## Description of the task:
Produce word for word the lines of the data below running from the one that has "55: (125, 371)" to the one that has "124: (121, 147)", inclusive, and no others.

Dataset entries
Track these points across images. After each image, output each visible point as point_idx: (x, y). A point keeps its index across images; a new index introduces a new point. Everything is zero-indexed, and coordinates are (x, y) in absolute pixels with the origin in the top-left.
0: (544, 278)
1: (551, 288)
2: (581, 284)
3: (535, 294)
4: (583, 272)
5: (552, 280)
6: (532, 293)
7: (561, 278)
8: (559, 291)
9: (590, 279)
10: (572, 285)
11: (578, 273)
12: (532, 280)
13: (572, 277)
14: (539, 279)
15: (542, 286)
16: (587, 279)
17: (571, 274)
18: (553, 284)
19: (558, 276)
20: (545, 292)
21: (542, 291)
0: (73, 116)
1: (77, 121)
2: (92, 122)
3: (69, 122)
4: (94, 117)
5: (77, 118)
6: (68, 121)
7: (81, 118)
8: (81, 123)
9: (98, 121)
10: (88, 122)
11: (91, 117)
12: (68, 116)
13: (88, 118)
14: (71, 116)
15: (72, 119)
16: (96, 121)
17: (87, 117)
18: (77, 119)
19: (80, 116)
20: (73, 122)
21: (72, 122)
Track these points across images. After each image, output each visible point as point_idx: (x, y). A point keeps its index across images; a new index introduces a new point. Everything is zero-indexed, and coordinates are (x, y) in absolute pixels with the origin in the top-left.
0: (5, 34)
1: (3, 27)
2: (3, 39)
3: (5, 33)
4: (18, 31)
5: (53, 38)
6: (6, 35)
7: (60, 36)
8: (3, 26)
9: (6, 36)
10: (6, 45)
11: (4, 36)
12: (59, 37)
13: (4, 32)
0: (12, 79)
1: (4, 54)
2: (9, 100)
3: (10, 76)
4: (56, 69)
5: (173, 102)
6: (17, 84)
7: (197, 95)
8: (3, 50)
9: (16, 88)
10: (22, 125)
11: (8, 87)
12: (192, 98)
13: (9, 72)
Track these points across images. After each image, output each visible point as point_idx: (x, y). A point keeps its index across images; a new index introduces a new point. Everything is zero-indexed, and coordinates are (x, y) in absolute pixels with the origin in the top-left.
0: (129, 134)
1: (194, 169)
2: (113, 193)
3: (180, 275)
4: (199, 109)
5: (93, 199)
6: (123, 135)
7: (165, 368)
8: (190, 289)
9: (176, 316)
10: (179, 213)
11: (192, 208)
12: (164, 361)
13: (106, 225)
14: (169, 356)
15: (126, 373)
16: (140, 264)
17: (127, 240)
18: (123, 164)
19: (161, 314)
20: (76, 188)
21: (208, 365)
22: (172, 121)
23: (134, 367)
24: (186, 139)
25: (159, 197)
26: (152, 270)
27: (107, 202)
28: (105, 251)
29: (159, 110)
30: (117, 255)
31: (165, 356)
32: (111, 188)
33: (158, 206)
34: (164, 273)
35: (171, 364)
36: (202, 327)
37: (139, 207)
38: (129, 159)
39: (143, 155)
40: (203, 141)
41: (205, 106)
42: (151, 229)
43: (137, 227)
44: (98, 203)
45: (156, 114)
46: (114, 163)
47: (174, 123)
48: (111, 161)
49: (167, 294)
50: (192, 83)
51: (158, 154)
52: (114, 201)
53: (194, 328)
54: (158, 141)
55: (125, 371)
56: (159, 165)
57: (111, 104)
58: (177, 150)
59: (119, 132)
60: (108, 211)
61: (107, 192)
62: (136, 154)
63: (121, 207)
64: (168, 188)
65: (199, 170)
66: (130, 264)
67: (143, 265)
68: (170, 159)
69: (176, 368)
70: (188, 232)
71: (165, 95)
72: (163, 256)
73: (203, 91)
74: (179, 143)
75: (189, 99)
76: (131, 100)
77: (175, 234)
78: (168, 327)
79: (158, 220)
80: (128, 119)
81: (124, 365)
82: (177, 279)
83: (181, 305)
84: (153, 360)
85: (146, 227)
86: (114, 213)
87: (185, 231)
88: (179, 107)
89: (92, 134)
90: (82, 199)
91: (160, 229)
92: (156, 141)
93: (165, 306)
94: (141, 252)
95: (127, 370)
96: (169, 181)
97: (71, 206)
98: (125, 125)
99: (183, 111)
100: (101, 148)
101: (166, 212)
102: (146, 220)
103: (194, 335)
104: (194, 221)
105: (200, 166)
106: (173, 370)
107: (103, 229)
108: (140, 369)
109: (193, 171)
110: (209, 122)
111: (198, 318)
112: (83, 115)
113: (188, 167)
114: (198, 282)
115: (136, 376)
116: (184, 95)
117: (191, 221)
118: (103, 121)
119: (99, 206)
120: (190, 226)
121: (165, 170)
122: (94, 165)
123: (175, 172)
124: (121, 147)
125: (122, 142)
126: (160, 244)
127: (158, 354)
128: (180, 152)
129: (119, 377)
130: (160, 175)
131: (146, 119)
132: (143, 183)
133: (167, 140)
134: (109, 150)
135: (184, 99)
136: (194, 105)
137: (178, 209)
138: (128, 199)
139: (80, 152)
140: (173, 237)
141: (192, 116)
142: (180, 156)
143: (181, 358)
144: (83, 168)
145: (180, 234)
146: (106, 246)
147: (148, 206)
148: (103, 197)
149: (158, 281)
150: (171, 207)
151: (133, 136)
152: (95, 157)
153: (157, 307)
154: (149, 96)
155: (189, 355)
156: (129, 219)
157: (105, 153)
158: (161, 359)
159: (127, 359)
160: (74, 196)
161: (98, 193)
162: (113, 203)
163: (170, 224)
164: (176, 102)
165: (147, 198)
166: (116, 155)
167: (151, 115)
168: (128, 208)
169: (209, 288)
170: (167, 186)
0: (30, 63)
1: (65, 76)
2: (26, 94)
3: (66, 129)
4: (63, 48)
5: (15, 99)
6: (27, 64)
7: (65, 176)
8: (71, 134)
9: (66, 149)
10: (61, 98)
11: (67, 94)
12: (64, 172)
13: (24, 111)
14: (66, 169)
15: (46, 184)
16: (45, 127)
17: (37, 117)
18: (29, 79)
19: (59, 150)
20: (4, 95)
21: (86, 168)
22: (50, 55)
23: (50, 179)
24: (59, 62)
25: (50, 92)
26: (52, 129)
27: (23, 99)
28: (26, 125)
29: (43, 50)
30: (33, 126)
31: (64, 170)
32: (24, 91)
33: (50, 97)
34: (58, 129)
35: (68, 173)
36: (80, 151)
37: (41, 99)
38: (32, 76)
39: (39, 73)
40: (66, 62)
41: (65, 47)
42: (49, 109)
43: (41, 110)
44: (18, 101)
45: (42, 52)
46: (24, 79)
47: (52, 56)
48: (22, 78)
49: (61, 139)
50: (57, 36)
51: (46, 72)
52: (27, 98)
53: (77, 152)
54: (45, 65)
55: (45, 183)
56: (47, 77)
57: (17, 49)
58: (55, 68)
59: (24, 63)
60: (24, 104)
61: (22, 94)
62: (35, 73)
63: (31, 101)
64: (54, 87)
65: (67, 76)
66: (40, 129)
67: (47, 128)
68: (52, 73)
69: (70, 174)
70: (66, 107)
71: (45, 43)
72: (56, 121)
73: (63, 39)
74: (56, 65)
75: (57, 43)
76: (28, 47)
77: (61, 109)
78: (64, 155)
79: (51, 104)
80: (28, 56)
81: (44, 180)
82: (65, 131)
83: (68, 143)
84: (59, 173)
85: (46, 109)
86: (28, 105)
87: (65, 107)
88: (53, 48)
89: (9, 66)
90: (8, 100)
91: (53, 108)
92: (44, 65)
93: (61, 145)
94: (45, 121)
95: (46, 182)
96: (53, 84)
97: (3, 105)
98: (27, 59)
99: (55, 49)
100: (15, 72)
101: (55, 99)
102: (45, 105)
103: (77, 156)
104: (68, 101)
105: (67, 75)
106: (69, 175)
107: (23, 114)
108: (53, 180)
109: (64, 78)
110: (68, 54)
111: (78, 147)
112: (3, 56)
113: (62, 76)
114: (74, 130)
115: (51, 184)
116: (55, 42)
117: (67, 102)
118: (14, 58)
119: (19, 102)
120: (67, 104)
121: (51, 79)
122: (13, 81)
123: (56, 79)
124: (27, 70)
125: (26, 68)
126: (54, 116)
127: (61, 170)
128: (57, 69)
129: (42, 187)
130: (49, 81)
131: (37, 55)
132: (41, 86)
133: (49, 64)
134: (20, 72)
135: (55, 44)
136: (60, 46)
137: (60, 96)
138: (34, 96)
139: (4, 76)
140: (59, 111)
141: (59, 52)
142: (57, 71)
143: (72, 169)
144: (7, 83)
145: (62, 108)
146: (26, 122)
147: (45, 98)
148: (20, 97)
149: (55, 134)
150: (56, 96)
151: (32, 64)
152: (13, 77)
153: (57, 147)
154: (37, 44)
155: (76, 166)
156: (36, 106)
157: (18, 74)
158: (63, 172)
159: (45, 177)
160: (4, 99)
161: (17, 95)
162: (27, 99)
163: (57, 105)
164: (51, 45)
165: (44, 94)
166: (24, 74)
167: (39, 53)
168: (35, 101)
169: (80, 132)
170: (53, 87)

## Response to this exercise:
55: (125, 371)
56: (159, 165)
57: (111, 104)
58: (177, 150)
59: (119, 132)
60: (108, 211)
61: (107, 192)
62: (136, 154)
63: (121, 207)
64: (168, 188)
65: (199, 170)
66: (130, 264)
67: (143, 265)
68: (170, 159)
69: (176, 368)
70: (188, 232)
71: (165, 95)
72: (163, 256)
73: (203, 91)
74: (179, 143)
75: (189, 99)
76: (131, 100)
77: (175, 234)
78: (168, 327)
79: (158, 220)
80: (128, 119)
81: (124, 365)
82: (177, 279)
83: (181, 305)
84: (153, 360)
85: (146, 227)
86: (114, 213)
87: (185, 231)
88: (179, 107)
89: (92, 134)
90: (82, 199)
91: (160, 229)
92: (156, 141)
93: (165, 306)
94: (141, 252)
95: (127, 370)
96: (169, 181)
97: (71, 206)
98: (125, 125)
99: (183, 111)
100: (101, 148)
101: (166, 212)
102: (146, 220)
103: (194, 335)
104: (194, 221)
105: (200, 166)
106: (173, 370)
107: (103, 229)
108: (140, 369)
109: (193, 171)
110: (209, 122)
111: (198, 318)
112: (83, 115)
113: (188, 167)
114: (198, 282)
115: (136, 376)
116: (184, 95)
117: (191, 221)
118: (103, 121)
119: (99, 206)
120: (190, 226)
121: (165, 170)
122: (94, 165)
123: (175, 172)
124: (121, 147)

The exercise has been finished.